I would like it in Czech please. I do not know any Czech.

Thank you in advance.


----------



## kusurija

truckle said:


> This phrase relates to a small piece of paper that lists the duties that the name person has. I hope this makes sense.
> 
> I would like it in Czech please. I do not know any Czech.
> 
> Thank you in advance.


Excuse me, but for me this didn't make sense yet. Unfortunately, both these words has plenty of different meanings in Czech and I don't know this "terminus technicus". Maybe somebody else does. 
Maybe it means simply "Seznam povinností" . What role plays the word "Slip" in that sentence?


----------



## truckle

"Slip" is a term that is used to refer to a "slip of paper"

www (dot) thefreedictionary (dot) com / slip

*4. *A small piece of paper, especially a small form, document, or receipt: _a deposit slip; a sales slip._


Does that help?


----------



## kusurija

truckle said:


> "Slip" is a term that is used to refer to a "slip of paper"
> 
> www (dot) thefreedictionary (dot) com / slip
> 
> *4. *A small piece of paper, especially a small form, document, or receipt: _a deposit slip; a sales slip._
> 
> 
> Does that help?


So it means a _blanc _in smaller form, which sb. has to fill?
And what duties, maybe duties, which person has in his work-place _or _on (border) customs _or_ where?
_a deposit slip_ - 1. složenka; 2. účtenka
_a sales slip._ - 1. účtenka, ~=paragon
But these documents is only about _money_ paid or not yet paid.
So in which situations You use this _Duty Slip_?


----------



## truckle

Example of one of these pieces of paper:

ASSIGNMENTS
Name​ 
Date Assignment
1/1/07 Attendant
2/2/07 Hall lockup
3/3/07 Sound
4/4/07 Microphones​ 
Get the idea?  A duty slip is a small piece of paper (slip) detailing the assignments (duties) for the stated individual.

Andrew


----------



## kusurija

truckle said:


> Example of one of these pieces of paper:
> 
> ASSIGNMENTS
> Name​
> Date Assignment
> 1/1/07 Attendant
> 2/2/07 Hall lockup
> 3/3/07 Sound
> 4/4/07 Microphones​
> Get the idea? A duty slip is a small piece of paper (slip) detailing the assignments (duties) for the stated individual.
> 
> Andrew


That may be "Rozpis služeb"


----------



## truckle

Thank you for your help.  If no one else says anything, I will use this translation.


----------



## Jana337

"Rozpis služeb" is for a group of people with regularly rotating tasks, yes.
If you jot down a couple of things to do for your child (buy bread, wash the dishes and water the flowers), it would be "seznam úkolů" etc.


----------



## truckle

Well, these slips are generated from a larger grid of information.  A slip is created for each person, with their own assignments listed for the chosen date range.  So is "Seznam úkolů" better then?


----------



## Jana337

"Rozpis" (schedule, roster) seems to be better than "seznam" (list). If the tasks rotate, I'd take "rozpis služeb", if they are more or less specific and of one-time nature, "rozpis úkolů" is better.


----------



## truckle

OK, then I think "Rozpis služeb" is correct then.  Thanks everyone.

Andrew


----------



## truckle

Given the context of the agreed phrase, how would you say:

Assignment Duties

in Czech then?  This is the title on the piece of paper.

Thanks

Andrew


----------



## truckle

Jana337

You indicated I had asked my question before.  Yjay was nearly half a year ago and I never got a reply.  Also, it was the last reply to a thread that was concerning initially a different translation request.  Also, as you can see, no one actually replied.
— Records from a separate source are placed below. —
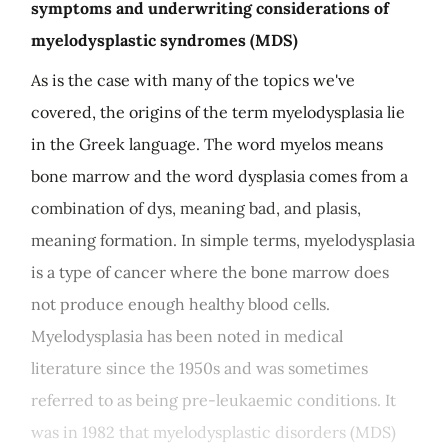
symptoms and underwriting considerations of
myelodysplastic syndromes (MDS)
As is the case with many of the topics we've
covered, the origins of the term myelodysplasia lie
in the Greek language. The word myelos means
bone marrow and the word dysplasia comes from a
combination of dys, meaning bad, and plasis,
meaning formation. In simple terms, myelodysplasia
is a type of cancer where the bone marrow does
not produce enough healthy blood cells.
Myelodysplasia has been noted in medical
literature since the 1950s and was sometimes
referred to as being pre-leukaemic conditions. It
was in 1982 that myelodysplastic disorders (MDS)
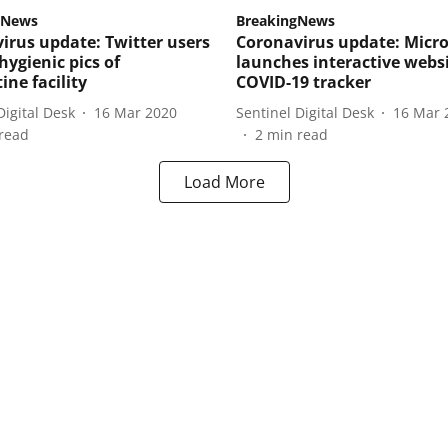
 News
BreakingNews
irus update: Twitter users
Coronavirus update: Micro
hygienic pics of
launches interactive webs
ine facility
COVID-19 tracker
Digital Desk
16 Mar 2020
Sentinel Digital Desk
16 Mar 
read
2
min read
Load More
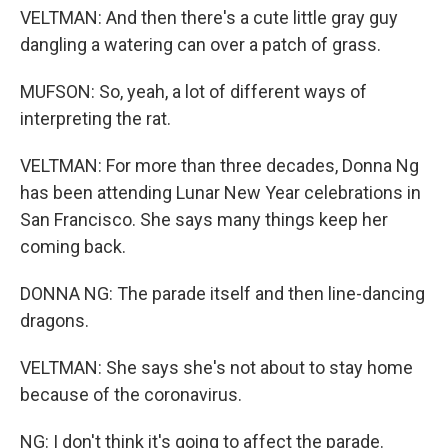
VELTMAN: And then there's a cute little gray guy
dangling a watering can over a patch of grass.
MUFSON: So, yeah, a lot of different ways of
interpreting the rat.
VELTMAN: For more than three decades, Donna Ng
has been attending Lunar New Year celebrations in
San Francisco. She says many things keep her
coming back.
DONNA NG: The parade itself and then line-dancing
dragons.
VELTMAN: She says she's not about to stay home
because of the coronavirus.
NG: I don't think it's going to affect the parade.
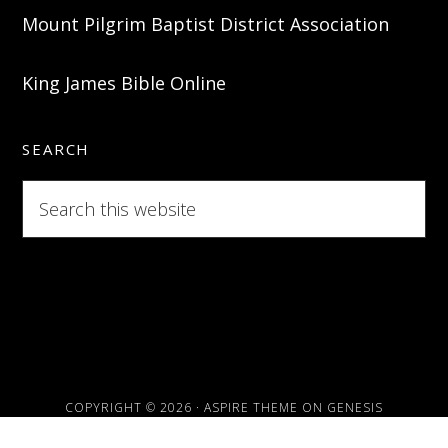
Mount Pilgrim Baptist District Association
King James Bible Online
SEARCH
Search
this
website
COPYRIGHT © 2026 ·
ASPIRE THEME
ON
GENESIS
FRAMEWORK
·
WORDPRESS
·
LOG IN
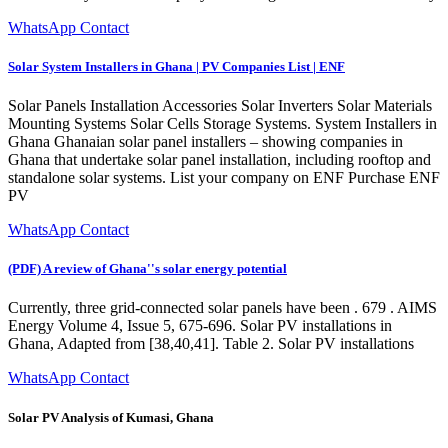
WhatsApp Contact
Solar System Installers in Ghana | PV Companies List | ENF
Solar Panels Installation Accessories Solar Inverters Solar Materials
Mounting Systems Solar Cells Storage Systems. System Installers in
Ghana Ghanaian solar panel installers – showing companies in
Ghana that undertake solar panel installation, including rooftop and
standalone solar systems. List your company on ENF Purchase ENF
PV
WhatsApp Contact
(PDF) A review of Ghana''s solar energy potential
Currently, three grid-connected solar panels have been . 679 . AIMS
Energy Volume 4, Issue 5, 675-696. Solar PV installations in
Ghana, Adapted from [38,40,41]. Table 2. Solar PV installations
WhatsApp Contact
Solar PV Analysis of Kumasi, Ghana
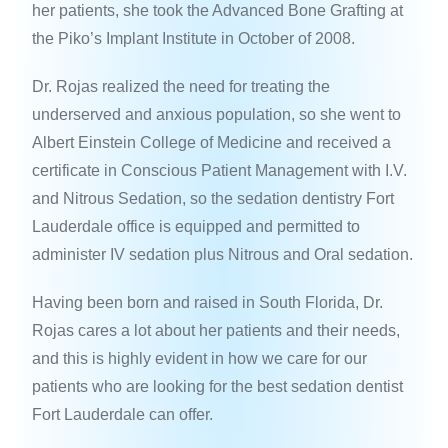
her patients, she took the Advanced Bone Grafting at
the Piko’s Implant Institute in October of 2008.
Dr. Rojas realized the need for treating the
underserved and anxious population, so she went to
Albert Einstein College of Medicine and received a
certificate in Conscious Patient Management with I.V.
and Nitrous Sedation, so the sedation dentistry Fort
Lauderdale office is equipped and permitted to
administer IV sedation plus Nitrous and Oral sedation.
Having been born and raised in South Florida, Dr.
Rojas cares a lot about her patients and their needs,
and this is highly evident in how we care for our
patients who are looking for the best sedation dentist
Fort Lauderdale can offer.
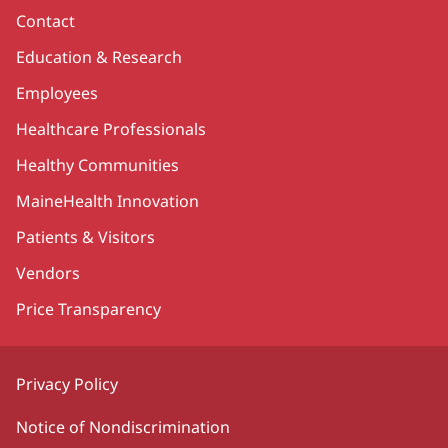
Contact
Education & Research
Employees
Healthcare Professionals
Healthy Communities
MaineHealth Innovation
Patients & Visitors
Vendors
Price Transparency
Privacy Policy
Notice of Nondiscrimination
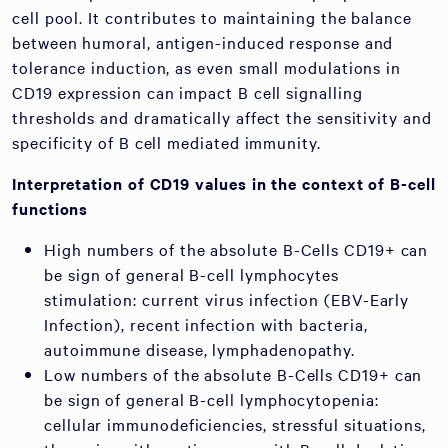
cell pool. It contributes to maintaining the balance
between humoral, antigen-induced response and
tolerance induction, as even small modulations in
CD19 expression can impact B cell signalling
thresholds and dramatically affect the sensitivity and
specificity of B cell mediated immunity.
Interpretation of CD19 values in the context of B-cell
functions
High numbers of the absolute B-Cells CD19+ can
be sign of general B-cell lymphocytes
stimulation: current virus infection (EBV-Early
Infection), recent infection with bacteria,
autoimmune disease, lymphadenopathy.
Low numbers of the absolute B-Cells CD19+ can
be sign of general B-cell lymphocytopenia:
cellular immunodeficiencies, stressful situations,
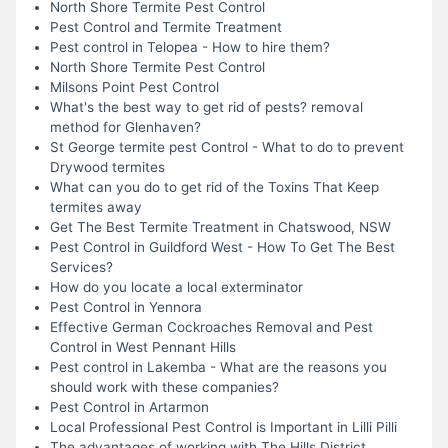
North Shore Termite Pest Control
Pest Control and Termite Treatment
Pest control in Telopea - How to hire them?
North Shore Termite Pest Control
Milsons Point Pest Control
What's the best way to get rid of pests? removal
method for Glenhaven?
St George termite pest Control - What to do to prevent
Drywood termites
What can you do to get rid of the Toxins That Keep
termites away
Get The Best Termite Treatment in Chatswood, NSW
Pest Control in Guildford West - How To Get The Best
Services?
How do you locate a local exterminator
Pest Control in Yennora
Effective German Cockroaches Removal and Pest
Control in West Pennant Hills
Pest control in Lakemba - What are the reasons you
should work with these companies?
Pest Control in Artarmon
Local Professional Pest Control is Important in Lilli Pilli
The advantages of working with The Hills District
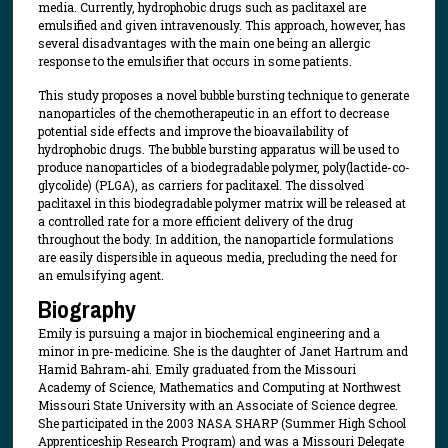
media. Currently, hydrophobic drugs such as paclitaxel are
emulsified and given intravenously. This approach, however, has
several disadvantages with the main one being an allergic
response to the emulsifier that occurs in some patients.
This study proposes a novel bubble bursting technique to generate
nanoparticles of the chemotherapeutic in an effort to decrease
potential side effects and improve the bioavailability of
hydrophobic drugs. The bubble bursting apparatus will be used to
produce nanoparticles of a biodegradable polymer, poly(lactide-co-
glycolide) (PLGA), as carriers for paclitaxel. The dissolved
paclitaxel in this biodegradable polymer matrix will be released at
a controlled rate for a more efficient delivery of the drug
throughout the body. In addition, the nanoparticle formulations
are easily dispersible in aqueous media, precluding the need for
an emulsifying agent.
Biography
Emily is pursuing a major in biochemical engineering and a
minor in pre-medicine. She is the daughter of Janet Hartrum and
Hamid Bahram-ahi. Emily graduated from the Missouri
Academy of Science, Mathematics and Computing at Northwest
Missouri State University with an Associate of Science degree.
She participated in the 2003 NASA SHARP (Summer High School
Apprenticeship Research Program) and was a Missouri Delegate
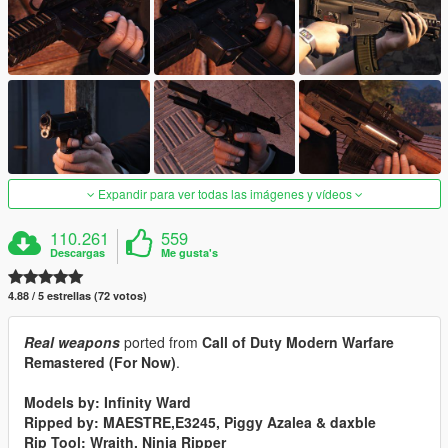
Expandir para ver todas las imágenes y vídeos
110.261
559
Descargas
Me gusta's
4.88 / 5 estrellas (72 votos)
Real weapons
ported from
Call of Duty Modern Warfare
Remastered (For Now)
.
Models by: Infinity Ward
Ripped by: MAESTRE,E3245, Piggy Azalea & daxble
Rip Tool: Wraith, Ninja Ripper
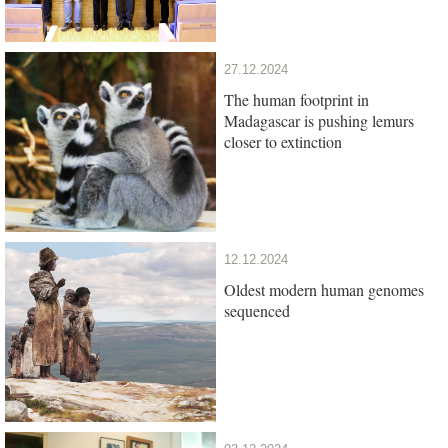
27.12.2024
The human footprint in
Madagascar is pushing lemurs
closer to extinction
12.12.2024
Oldest modern human genomes
sequenced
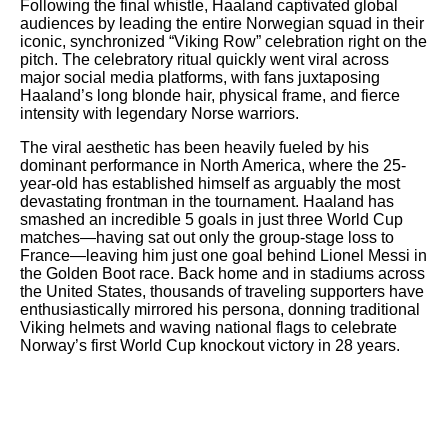
Following the final whistle, Haaland captivated global
audiences by leading the entire Norwegian squad in their
iconic, synchronized “Viking Row” celebration right on the
pitch. The celebratory ritual quickly went viral across
major social media platforms, with fans juxtaposing
Haaland’s long blonde hair, physical frame, and fierce
intensity with legendary Norse warriors.
The viral aesthetic has been heavily fueled by his
dominant performance in North America, where the 25-
year-old has established himself as arguably the most
devastating frontman in the tournament. Haaland has
smashed an incredible 5 goals in just three World Cup
matches—having sat out only the group-stage loss to
France—leaving him just one goal behind Lionel Messi in
the Golden Boot race. Back home and in stadiums across
the United States, thousands of traveling supporters have
enthusiastically mirrored his persona, donning traditional
Viking helmets and waving national flags to celebrate
Norway’s first World Cup knockout victory in 28 years.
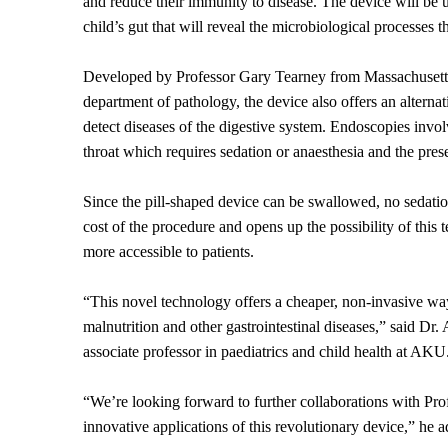
and reduce their immunity to disease. The device will be u
child’s gut that will reveal the microbiological processes
Developed by Professor Gary Tearney from Massachusett
department of pathology, the device also offers an alterna
detect diseases of the digestive system. Endoscopies invol
throat which requires sedation or anaesthesia and the prese
Since the pill-shaped device can be swallowed, no sedatio
cost of the procedure and opens up the possibility of this
more accessible to patients.
“This novel technology offers a cheaper, non-invasive way
malnutrition and other gastrointestinal diseases,” said Dr.
associate professor in paediatrics and child health at AKU
“We’re looking forward to further collaborations with Pro
innovative applications of this revolutionary device,” he 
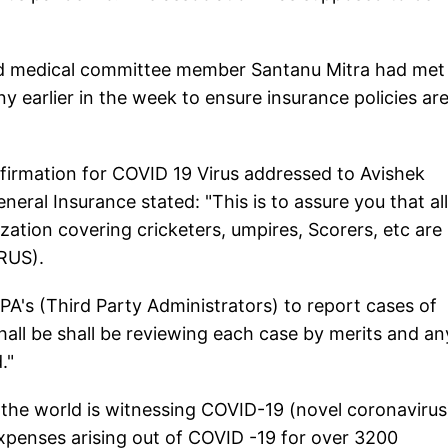
d medical committee member Santanu Mitra had met
 earlier in the week to ensure insurance policies ar
nfirmation for COVID 19 Virus addressed to Avishek
eral Insurance stated: "This is to assure you that all
zation covering cricketers, umpires, Scorers, etc are
RUS).
PA's (Third Party Administrators) to report cases of
all be shall be reviewing each case by merits and an
."
 the world is witnessing COVID-19 (novel coronavirus
expenses arising out of COVID -19 for over 3200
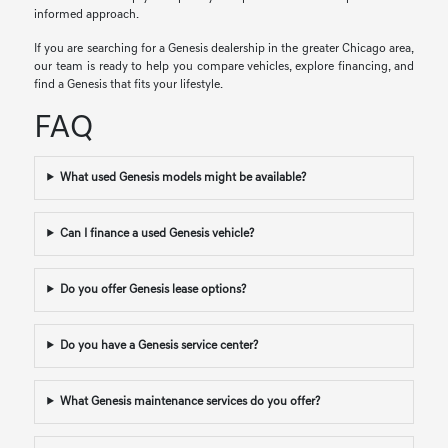
informed approach.
If you are searching for a Genesis dealership in the greater Chicago area,
our team is ready to help you compare vehicles, explore financing, and
find a Genesis that fits your lifestyle.
FAQ
What used Genesis models might be available?
Can I finance a used Genesis vehicle?
Do you offer Genesis lease options?
Do you have a Genesis service center?
What Genesis maintenance services do you offer?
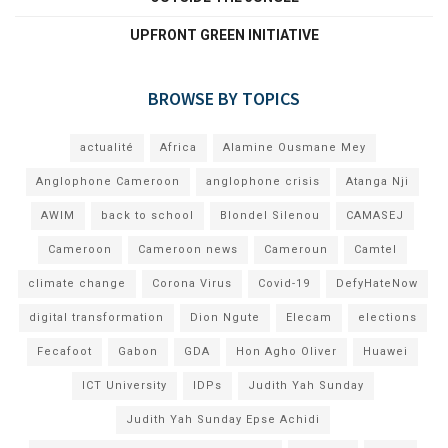
UPFRONT GREEN INITIATIVE
BROWSE BY TOPICS
actualité
Africa
Alamine Ousmane Mey
Anglophone Cameroon
anglophone crisis
Atanga Nji
AWIM
back to school
Blondel Silenou
CAMASEJ
Cameroon
Cameroon news
Cameroun
Camtel
climate change
Corona Virus
Covid-19
DefyHateNow
digital transformation
Dion Ngute
Elecam
elections
Fecafoot
Gabon
GDA
Hon Agho Oliver
Huawei
ICT University
IDPs
Judith Yah Sunday
Judith Yah Sunday Epse Achidi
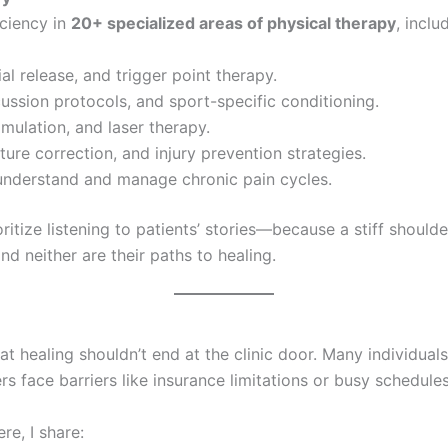
iciency in
20+ specialized areas of physical therapy
, inclu
al release, and trigger point therapy.
ussion protocols, and sport-specific conditioning.
timulation, and laser therapy.
re correction, and injury prevention strategies.
 understand and manage chronic pain cycles.
ioritize listening to patients’ stories—because a stiff shoul
d neither are their paths to healing.
that healing shouldn’t end at the clinic door. Many individua
 face barriers like insurance limitations or busy schedules
re, I share:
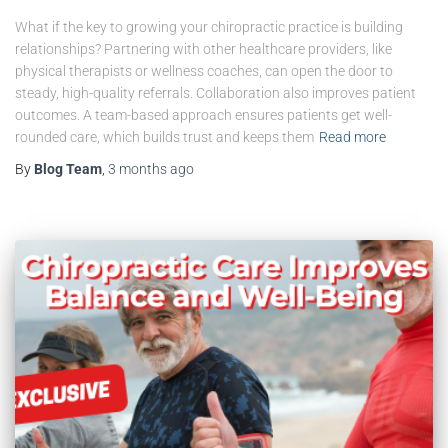
What if the key to growing your chiropractic practice is building
relationships? Partnering with other healthcare providers, like
physical therapists or wellness coaches, can open the door to
steady, high-quality referrals. Collaboration also improves patient
outcomes. A team-based approach ensures patients get well-
rounded care, which builds trust and keeps them
Read more
By
Blog Team
,
3 months
ago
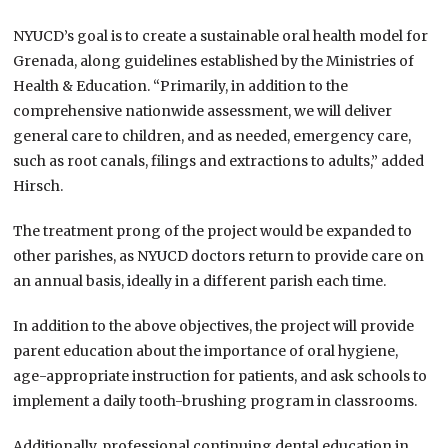
NYUCD’s goal is to create a sustainable oral health model for
Grenada, along guidelines established by the Ministries of
Health & Education. “Primarily, in addition to the
comprehensive nationwide assessment, we will deliver
general care to children, and as needed, emergency care,
such as root canals, filings and extractions to adults,” added
Hirsch.
The treatment prong of the project would be expanded to
other parishes, as NYUCD doctors return to provide care on
an annual basis, ideally in a different parish each time.
In addition to the above objectives, the project will provide
parent education about the importance of oral hygiene,
age-appropriate instruction for patients, and ask schools to
implement a daily tooth-brushing program in classrooms.
Additionally, professional continuing dental education in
I don't try to double post, but I also don't remember what I asked 6 months ago. 

I am sorry to confused anyone but I am still kindly asking for a czech translation for:

Assignment Duties

I would like to also take this opportunity of thanking you for bring this to my attention.  But having said that, I did a search of my post headings before making the post. Since it was a spin off, it never showed as a translation request.  This has taught me to keep seperate threads - one per translation.


----------



## Jana337

Ah, sorry. I thought that it was an identical question. 

In fact, you can use "rozpis služeb" as a name of the document, too.


----------



## truckle

Thank you.

Andrew


----------